Record set:
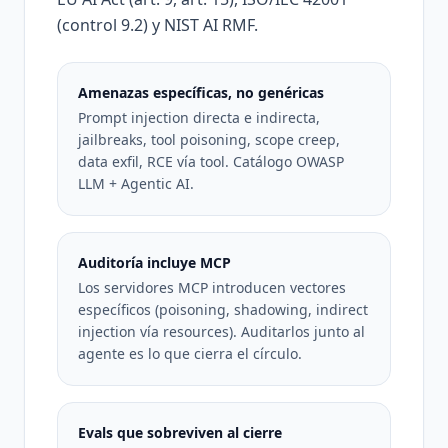
(control 9.2) y NIST AI RMF.
Amenazas específicas, no genéricas
Prompt injection directa e indirecta,
jailbreaks, tool poisoning, scope creep,
data exfil, RCE vía tool. Catálogo OWASP
LLM + Agentic AI.
Auditoría incluye MCP
Los servidores MCP introducen vectores
específicos (poisoning, shadowing, indirect
injection vía resources). Auditarlos junto al
agente es lo que cierra el círculo.
Evals que sobreviven al cierre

Description of the task: For the listing above, give the number of lines that contain the string "tool" and nothing else.

Your response: 2